_TASK BRIEF_.
Reproduce word for word, from the entries below, the line with "is written in", the line with "- Social collaboration", and every line between them, and nothing more.

(Saved data entries)
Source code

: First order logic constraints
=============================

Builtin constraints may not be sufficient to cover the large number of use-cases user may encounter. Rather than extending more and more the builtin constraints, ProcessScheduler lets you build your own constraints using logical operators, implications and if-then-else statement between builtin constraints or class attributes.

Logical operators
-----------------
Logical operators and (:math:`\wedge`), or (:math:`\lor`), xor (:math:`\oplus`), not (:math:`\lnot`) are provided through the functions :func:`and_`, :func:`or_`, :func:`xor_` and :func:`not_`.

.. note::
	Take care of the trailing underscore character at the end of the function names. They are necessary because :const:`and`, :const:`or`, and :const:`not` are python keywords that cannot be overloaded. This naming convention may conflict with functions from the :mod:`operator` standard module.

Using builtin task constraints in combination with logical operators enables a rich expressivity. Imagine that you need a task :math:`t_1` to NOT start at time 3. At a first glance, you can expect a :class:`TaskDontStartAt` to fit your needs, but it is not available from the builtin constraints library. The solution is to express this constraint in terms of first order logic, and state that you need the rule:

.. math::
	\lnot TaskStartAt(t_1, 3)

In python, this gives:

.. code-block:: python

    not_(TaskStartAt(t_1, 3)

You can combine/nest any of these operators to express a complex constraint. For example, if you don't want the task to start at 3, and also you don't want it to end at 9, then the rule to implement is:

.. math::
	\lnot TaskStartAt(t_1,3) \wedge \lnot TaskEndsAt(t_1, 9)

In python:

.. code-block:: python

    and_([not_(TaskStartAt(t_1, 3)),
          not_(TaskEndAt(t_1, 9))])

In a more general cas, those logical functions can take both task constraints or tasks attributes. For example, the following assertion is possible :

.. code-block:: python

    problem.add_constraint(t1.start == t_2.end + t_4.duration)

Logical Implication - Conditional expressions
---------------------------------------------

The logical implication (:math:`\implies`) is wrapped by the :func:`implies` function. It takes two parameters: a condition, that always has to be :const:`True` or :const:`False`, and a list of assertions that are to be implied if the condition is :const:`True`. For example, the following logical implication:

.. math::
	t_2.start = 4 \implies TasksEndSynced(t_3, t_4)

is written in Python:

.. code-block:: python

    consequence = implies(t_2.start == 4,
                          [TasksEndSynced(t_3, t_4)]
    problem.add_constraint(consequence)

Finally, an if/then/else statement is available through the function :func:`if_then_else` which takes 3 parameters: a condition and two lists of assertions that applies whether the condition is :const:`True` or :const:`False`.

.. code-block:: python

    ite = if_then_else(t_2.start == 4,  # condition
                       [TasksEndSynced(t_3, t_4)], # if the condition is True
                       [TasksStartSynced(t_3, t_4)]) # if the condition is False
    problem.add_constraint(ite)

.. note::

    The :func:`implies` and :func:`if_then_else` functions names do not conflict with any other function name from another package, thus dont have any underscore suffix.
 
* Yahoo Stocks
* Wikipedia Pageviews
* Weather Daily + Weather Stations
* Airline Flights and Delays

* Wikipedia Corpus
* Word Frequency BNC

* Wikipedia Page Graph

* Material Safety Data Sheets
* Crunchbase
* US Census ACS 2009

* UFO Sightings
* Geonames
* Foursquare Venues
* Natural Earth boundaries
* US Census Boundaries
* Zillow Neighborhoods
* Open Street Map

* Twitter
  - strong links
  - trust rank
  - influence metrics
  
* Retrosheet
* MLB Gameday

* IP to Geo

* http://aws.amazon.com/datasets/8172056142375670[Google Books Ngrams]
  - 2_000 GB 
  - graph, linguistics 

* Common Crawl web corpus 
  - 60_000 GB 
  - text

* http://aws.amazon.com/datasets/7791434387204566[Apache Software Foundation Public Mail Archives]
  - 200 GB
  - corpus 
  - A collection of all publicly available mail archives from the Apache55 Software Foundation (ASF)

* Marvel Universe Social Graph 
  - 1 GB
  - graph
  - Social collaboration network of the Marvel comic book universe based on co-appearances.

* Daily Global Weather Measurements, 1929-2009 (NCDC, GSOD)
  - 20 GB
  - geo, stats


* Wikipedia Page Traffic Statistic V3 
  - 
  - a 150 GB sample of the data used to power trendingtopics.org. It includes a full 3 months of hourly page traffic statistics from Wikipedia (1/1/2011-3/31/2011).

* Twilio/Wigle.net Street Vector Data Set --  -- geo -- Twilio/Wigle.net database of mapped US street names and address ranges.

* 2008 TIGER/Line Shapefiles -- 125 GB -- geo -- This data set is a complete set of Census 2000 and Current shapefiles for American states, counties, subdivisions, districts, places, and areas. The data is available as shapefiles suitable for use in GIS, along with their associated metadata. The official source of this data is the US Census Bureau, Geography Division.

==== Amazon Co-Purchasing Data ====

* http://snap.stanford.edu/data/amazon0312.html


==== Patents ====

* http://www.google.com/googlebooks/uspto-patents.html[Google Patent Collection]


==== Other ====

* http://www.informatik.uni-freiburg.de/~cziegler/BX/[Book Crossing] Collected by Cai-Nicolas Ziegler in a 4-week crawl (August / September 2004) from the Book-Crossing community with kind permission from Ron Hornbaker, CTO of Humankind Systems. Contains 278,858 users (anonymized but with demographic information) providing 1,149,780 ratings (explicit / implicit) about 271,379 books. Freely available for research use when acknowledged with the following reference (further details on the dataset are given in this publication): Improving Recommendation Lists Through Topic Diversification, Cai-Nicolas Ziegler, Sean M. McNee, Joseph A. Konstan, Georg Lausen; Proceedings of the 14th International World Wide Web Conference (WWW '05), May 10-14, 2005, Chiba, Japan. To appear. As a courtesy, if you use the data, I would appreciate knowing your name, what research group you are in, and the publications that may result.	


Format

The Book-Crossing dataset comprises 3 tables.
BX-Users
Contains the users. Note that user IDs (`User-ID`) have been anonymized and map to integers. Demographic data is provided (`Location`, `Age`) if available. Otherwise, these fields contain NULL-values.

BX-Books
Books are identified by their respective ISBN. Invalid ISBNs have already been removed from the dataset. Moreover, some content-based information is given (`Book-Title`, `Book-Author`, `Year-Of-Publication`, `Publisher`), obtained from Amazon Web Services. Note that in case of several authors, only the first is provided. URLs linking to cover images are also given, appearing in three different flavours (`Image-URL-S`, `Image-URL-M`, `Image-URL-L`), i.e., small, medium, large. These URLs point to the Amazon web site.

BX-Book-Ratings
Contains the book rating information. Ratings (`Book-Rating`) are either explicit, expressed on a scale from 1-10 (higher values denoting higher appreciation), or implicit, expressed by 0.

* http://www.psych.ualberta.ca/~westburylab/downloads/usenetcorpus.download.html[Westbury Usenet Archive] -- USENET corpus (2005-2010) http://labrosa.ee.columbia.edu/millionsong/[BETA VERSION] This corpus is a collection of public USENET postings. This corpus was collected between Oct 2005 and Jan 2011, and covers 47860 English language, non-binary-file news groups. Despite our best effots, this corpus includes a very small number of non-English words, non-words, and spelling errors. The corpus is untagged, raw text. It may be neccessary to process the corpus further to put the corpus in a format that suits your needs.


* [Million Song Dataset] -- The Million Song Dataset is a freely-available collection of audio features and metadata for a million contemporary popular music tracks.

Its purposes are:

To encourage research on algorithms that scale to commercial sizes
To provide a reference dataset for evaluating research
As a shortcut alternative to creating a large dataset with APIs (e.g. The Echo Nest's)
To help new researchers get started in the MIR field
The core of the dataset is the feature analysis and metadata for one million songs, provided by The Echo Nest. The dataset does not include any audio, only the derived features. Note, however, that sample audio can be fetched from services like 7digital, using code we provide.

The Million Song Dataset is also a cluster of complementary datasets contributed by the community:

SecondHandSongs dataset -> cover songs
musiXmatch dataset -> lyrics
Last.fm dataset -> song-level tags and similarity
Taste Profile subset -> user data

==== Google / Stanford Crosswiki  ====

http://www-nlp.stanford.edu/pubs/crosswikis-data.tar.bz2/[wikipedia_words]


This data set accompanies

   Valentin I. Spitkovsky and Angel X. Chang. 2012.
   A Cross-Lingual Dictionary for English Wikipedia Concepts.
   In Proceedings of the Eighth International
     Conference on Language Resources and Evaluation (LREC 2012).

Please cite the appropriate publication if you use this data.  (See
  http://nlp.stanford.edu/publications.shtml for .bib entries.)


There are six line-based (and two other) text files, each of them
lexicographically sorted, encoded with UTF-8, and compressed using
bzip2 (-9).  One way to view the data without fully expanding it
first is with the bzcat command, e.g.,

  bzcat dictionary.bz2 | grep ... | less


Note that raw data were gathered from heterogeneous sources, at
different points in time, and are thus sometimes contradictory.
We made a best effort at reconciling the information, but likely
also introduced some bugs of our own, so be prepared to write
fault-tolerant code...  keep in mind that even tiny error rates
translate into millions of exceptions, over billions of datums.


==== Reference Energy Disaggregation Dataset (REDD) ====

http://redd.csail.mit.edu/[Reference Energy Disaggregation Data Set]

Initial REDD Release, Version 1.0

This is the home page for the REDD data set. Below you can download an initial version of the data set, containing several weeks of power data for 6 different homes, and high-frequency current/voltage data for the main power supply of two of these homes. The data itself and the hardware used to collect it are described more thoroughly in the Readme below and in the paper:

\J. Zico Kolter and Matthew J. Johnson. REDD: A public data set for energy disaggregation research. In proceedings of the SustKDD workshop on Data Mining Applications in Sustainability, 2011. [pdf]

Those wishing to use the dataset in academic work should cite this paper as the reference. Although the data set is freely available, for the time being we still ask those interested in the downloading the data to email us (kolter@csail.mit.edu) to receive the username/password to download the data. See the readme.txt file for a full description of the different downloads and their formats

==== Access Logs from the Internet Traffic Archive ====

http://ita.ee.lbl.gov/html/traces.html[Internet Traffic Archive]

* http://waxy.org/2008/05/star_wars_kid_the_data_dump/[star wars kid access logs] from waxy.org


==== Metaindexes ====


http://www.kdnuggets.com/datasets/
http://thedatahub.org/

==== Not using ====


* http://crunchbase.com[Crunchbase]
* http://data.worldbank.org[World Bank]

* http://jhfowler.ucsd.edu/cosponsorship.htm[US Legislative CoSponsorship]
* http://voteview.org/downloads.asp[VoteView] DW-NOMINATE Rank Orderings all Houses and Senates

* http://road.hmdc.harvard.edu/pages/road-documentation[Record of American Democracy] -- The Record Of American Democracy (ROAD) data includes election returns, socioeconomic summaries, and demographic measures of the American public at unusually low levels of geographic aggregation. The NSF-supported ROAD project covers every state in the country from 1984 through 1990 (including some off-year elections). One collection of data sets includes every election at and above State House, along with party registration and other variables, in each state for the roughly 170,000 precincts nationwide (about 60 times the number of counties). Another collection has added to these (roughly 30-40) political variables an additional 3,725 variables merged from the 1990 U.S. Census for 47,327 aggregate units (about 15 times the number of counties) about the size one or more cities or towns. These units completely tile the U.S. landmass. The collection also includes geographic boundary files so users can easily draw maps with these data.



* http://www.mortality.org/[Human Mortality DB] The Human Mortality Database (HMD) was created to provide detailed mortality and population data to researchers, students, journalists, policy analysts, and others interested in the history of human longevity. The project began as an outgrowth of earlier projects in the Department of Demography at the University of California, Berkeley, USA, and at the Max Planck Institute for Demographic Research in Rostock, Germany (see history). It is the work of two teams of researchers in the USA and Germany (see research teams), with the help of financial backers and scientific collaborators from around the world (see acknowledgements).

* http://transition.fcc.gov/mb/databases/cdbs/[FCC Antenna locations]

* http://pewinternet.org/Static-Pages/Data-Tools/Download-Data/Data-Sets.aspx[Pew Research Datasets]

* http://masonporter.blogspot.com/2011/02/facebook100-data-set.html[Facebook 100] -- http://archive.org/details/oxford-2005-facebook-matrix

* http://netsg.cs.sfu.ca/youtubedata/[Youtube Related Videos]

_RESULT FOR THIS TASK_.
is written in Python:

.. code-block:: python

    consequence = implies(t_2.start == 4,
                          [TasksEndSynced(t_3, t_4)]
    problem.add_constraint(consequence)

Finally, an if/then/else statement is available through the function :func:`if_then_else` which takes 3 parameters: a condition and two lists of assertions that applies whether the condition is :const:`True` or :const:`False`.

.. code-block:: python

    ite = if_then_else(t_2.start == 4,  # condition
                       [TasksEndSynced(t_3, t_4)], # if the condition is True
                       [TasksStartSynced(t_3, t_4)]) # if the condition is False
    problem.add_constraint(ite)

.. note::

    The :func:`implies` and :func:`if_then_else` functions names do not conflict with any other function name from another package, thus dont have any underscore suffix.
 
* Yahoo Stocks
* Wikipedia Pageviews
* Weather Daily + Weather Stations
* Airline Flights and Delays

* Wikipedia Corpus
* Word Frequency BNC

* Wikipedia Page Graph

* Material Safety Data Sheets
* Crunchbase
* US Census ACS 2009

* UFO Sightings
* Geonames
* Foursquare Venues
* Natural Earth boundaries
* US Census Boundaries
* Zillow Neighborhoods
* Open Street Map

* Twitter
  - strong links
  - trust rank
  - influence metrics
  
* Retrosheet
* MLB Gameday

* IP to Geo

* http://aws.amazon.com/datasets/8172056142375670[Google Books Ngrams]
  - 2_000 GB 
  - graph, linguistics 

* Common Crawl web corpus 
  - 60_000 GB 
  - text

* http://aws.amazon.com/datasets/7791434387204566[Apache Software Foundation Public Mail Archives]
  - 200 GB
  - corpus 
  - A collection of all publicly available mail archives from the Apache55 Software Foundation (ASF)

* Marvel Universe Social Graph 
  - 1 GB
  - graph
  - Social collaboration network of the Marvel comic book universe based on co-appearances.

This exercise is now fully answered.